Module 4: Governance Elements

Question 1

Procedures

Answer 1

Are the detailed steps to complete a task that support departmental or organizational policies.

Question 2

Policies

Answer 2

Are put in place by organizational governance, such as executive management, to provide guidance in all activities to ensure that the organization supports industry standards and regulations.

Question 3

Standards

Answer 3

Are often used by governance teams to provide a framework to introduce policies and procedures in support of
Regulations.

Question 4

Regulations

Answer 4

Are commonly issued in the form of laws, usually from the government ( not to be confused with governance) and typically carry financial penalties for noncompliance.

Question 5

Regulations and laws :
The Health insurance Portability and Accountability Act (HIPPA) of 1996

Answer 5

Is an example of a law that governs the use of protected health information (PHI) in the United States.
Violation of the HIPPA rule carries the possibility of fines and/or imprisonment for both individual and companies.

Question 6

The General Data Protection Regulation (GDPR)

Answer 6

Was enacted by the European Union ( EU) to control use of Personally Identifiable information (PII) of its citizens and those in the EU.

Question 7

IETF

Answer 7

Internet Engineering Task Force

Question 8

NIST

Answer 8

National institute of Standards and Technology

Question 9

ISO

Answer 9

International Organization for Standardization

Question 10

(ISC)2 code of ethics Preamble

Answer 10

The safety and welfare of society and the common good, duty to our principals, and to each other , requires that we adhere, and be seen to adhere, to the highest ethical standards of behavior.
The preamble states the purpose and intent of the (ISC)2 Code of Ethics.

Question 11

(ISC)2 Code of Ethics Canons

Answer 11

The Canons represent the important beliefs held in common by the members of (ISC)2.

Question 12

Cybersecurity professionals who are members of (ISC)2 have a duty to the following four entities in the Canons:

Answer 12

1. Protect society, the common ground, necessary public trust and confidence, and infrastructure.
2. Act honorably, honestly, justly, responsibly and legally.
3. Provide diligent and competent service to principals.
4. Advance and protect the profession.

Question 13

Adequate security

Answer 13

Security commensurate with the risk and the magnitude of harm resulting from the loss, misuse or unauthorized access to or modification of information.

Question 14

Administrative Controls

Answer 14

Controls implemented through policy and procedures.
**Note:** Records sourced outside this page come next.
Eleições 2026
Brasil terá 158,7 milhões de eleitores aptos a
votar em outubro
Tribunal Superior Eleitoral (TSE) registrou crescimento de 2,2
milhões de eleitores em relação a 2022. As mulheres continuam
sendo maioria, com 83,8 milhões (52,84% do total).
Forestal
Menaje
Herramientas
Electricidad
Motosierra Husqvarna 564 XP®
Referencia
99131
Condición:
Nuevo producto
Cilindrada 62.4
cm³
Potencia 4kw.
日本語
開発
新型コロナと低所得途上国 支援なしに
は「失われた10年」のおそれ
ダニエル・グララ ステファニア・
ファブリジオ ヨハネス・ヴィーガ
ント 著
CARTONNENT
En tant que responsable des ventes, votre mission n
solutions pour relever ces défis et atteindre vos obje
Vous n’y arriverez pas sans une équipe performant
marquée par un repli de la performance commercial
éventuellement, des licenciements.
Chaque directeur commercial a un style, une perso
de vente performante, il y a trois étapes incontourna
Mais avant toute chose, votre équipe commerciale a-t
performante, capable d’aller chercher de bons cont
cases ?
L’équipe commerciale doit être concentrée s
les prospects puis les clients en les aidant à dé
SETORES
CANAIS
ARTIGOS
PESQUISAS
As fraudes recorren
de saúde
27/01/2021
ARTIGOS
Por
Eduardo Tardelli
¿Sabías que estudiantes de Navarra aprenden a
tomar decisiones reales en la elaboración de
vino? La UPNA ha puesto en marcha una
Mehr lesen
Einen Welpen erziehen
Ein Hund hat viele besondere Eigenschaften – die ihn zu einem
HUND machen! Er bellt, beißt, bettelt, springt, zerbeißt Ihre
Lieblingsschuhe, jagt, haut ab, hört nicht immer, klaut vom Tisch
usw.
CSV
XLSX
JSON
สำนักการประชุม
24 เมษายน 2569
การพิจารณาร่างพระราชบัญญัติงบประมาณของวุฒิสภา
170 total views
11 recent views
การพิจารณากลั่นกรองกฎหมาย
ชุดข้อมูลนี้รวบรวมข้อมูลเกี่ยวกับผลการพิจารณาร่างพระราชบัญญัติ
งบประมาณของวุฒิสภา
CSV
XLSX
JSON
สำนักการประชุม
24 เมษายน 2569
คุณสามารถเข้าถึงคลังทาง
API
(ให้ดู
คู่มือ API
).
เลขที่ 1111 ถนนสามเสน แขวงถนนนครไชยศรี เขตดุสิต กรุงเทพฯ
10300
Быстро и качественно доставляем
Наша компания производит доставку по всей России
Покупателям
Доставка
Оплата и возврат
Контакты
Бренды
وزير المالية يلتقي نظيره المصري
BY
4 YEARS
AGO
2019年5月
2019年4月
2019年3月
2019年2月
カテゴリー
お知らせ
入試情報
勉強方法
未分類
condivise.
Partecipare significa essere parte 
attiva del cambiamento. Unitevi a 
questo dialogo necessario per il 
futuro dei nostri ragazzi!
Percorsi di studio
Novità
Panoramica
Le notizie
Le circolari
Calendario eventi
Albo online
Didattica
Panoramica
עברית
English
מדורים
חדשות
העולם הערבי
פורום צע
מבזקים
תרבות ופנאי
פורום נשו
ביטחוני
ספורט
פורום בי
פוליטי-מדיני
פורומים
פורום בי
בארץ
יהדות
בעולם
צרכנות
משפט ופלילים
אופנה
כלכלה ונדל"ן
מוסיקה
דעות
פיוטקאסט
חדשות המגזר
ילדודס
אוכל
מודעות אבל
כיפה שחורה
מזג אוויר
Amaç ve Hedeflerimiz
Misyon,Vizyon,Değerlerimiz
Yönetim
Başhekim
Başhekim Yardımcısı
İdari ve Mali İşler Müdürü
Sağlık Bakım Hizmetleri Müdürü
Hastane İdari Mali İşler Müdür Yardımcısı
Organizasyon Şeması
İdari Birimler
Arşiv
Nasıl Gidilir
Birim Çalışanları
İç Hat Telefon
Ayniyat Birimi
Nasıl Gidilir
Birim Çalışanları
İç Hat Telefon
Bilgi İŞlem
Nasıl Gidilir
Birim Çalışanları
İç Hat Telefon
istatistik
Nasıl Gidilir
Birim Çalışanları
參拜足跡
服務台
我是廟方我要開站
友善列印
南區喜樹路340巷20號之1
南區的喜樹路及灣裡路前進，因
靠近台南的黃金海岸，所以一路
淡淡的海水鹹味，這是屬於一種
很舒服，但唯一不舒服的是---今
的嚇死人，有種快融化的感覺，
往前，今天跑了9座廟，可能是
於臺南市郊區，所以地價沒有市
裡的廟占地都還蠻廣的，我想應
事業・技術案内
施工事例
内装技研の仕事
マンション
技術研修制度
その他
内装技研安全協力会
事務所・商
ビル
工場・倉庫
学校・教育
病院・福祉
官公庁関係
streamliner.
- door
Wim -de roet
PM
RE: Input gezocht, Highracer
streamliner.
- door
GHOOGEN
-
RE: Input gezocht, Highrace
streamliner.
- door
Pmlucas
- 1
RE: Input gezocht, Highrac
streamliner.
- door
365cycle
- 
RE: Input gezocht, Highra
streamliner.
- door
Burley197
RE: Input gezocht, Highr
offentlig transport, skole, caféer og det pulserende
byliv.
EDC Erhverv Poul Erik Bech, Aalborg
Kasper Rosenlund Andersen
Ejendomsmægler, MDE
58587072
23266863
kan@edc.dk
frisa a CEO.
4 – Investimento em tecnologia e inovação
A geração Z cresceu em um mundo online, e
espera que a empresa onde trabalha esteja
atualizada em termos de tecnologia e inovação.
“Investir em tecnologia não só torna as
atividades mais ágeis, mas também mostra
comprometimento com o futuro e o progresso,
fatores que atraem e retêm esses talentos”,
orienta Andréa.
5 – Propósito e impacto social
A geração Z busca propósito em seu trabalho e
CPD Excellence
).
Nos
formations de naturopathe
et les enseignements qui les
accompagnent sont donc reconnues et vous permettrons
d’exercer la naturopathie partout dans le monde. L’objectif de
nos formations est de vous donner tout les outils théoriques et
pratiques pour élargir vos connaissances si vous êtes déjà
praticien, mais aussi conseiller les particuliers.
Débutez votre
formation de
Examples include access control processes and requiring multiple personnel to conduct a specific operation.

Question 15

Artificial intelligence

Answer 15

The ability of computers and robots to simulate human intelligence and behavior.

Question 16

Asset

Answer 16

Anything of value that is owned by an organization. Assets include both tangible items such as information systems and physical property and intangible assets such as intellectual property.